Saved entries
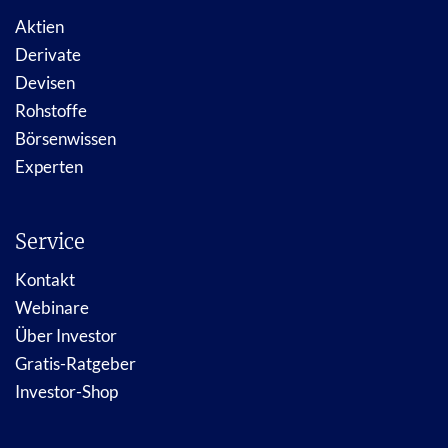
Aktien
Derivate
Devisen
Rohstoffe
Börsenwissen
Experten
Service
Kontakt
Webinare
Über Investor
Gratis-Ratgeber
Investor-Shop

● TASK ITEM
Recast every line of text in the data above as a numbered list, leaving out blank lines and any pictures.

● RESULT OF THE EXERCISE
1. Aktien
2. Derivate
3. Devisen
4. Rohstoffe
5. Börsenwissen
6. Experten
7. Service
8. Kontakt
9. Webinare
10. Über Investor
11. Gratis-Ratgeber
12. Investor-Shop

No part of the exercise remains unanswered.